Mapbox Studio is the next iteration of Tilemill. It has many of the same features and many improvements. One of the biggest changes between Tilemill and Mapbox Studio is that Tilemill relied on raster images and Mapbox Studio relies on vector tiles. This is a big gap in how images are generated. In the raster model, the server either pre-renders images for each tile of the map and saves it on disk or it generates images on the fly as they are requested and sends those back in the response. In either event, the data being transferred to the users who see a map, are images. Images are large and somewhat clunky from a data perspective. If you want to change the map style, you have to regenerate all those images. It takes a lot of computing power and all that load is on the server.

Mapbox has been moving to a vector model for tile serving and they’ve developed specifications on how to do this. The idea in the vector tile model is that the server sends the data that goes on a map tile to the user. This means, that the names of roads, the shapes of buildings, the position of rivers is accounted for, but not what color to make those shapes and not the fonts to use in them. In most cases sending back only the raw data and not the rendered tile is much faster and puts less load on the server. The vector data is then mixed with the style data by the client where it is rendered. This is similar to how CSS and HTML work. The server sends the style information along with the content data, and the browser creates a visual presentation. The work of generating the presentation has been offloaded to the user. Distributed computing at it’s best!

Because Mapbox is moving to a vector based model for tiles, in Mapbox Studio the ability to export the rendered tiles to an mbtiles file was removed. Under most circumstances this is fine; if you really need raster functionality, you can still use Tilemill and if you really want to serve your own tiles, you can actually serve your own vector tiles. One confusing aspect to this change from Tilemill to Mapbox Studio and raster to vector tiles is that Mapbox Studio can export an mbtiles file but it stores vector data rather than raster. Same filename different (and incompatible) data.
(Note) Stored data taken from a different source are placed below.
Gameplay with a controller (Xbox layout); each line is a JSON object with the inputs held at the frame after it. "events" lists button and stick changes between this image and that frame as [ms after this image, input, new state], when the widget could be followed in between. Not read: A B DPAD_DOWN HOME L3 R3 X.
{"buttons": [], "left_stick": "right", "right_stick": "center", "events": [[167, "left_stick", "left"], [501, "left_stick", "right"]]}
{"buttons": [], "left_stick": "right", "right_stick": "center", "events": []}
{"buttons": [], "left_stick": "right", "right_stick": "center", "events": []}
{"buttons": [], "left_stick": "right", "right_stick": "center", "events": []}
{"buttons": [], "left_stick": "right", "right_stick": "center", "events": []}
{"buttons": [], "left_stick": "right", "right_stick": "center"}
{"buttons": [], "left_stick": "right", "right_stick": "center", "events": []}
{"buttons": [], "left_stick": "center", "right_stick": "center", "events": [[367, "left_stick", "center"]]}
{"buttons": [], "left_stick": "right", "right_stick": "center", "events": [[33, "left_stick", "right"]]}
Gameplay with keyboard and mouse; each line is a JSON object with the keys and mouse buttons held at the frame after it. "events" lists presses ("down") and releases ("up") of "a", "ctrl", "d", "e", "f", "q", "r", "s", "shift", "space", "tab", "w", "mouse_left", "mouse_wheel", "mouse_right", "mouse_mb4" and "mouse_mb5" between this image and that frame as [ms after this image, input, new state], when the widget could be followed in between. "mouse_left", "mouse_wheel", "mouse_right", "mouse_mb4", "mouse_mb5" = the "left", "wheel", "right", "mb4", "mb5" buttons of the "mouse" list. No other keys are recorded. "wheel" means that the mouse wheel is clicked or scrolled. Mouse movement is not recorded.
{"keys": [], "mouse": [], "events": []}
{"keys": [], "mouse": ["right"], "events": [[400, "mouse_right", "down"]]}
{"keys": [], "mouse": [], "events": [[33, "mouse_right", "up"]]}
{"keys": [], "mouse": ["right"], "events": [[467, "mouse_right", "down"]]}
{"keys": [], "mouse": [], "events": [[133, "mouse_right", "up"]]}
Sometime you just need rasters

Screen shot of Mapbox's Pencil Map (https://www.mapbox.com/blog/pencil-drawn-style/)
Screen shot of Mapbox’s Pencil Map (https://www.mapbox.com/blog/pencil-drawn-style/)

Since our application needed to work offline, and since our map didn’t cover a large area, packaging the tiles with the application was the most reasonable option. Our Data Analytics team worked on a nice map style in Mapbox Studio based on the pencil style developed by Mapbox and it wasn’t an option to backport it to Tilemill. I started looking for ways to convert Mapbox Studio vector tiles to raster tiles. There’s surprisingly little information out there about how to do this. Luckily, being open source, many of the features of Mapbox Studio are separated into their own libraries and there are node.js modules that can use these or add extra features to them. I found a small module called “tl” which I presume is an abbreviation of “tilelive” for which this module provides features. This is a command line utility that will grab raster tiles delivered to the client by the rendering server in Mapbox Studio and stream them to an old-school raster based mbtiles file. It takes a long time to do this so it’s really only good for a small area but that’s all we really needed for our application.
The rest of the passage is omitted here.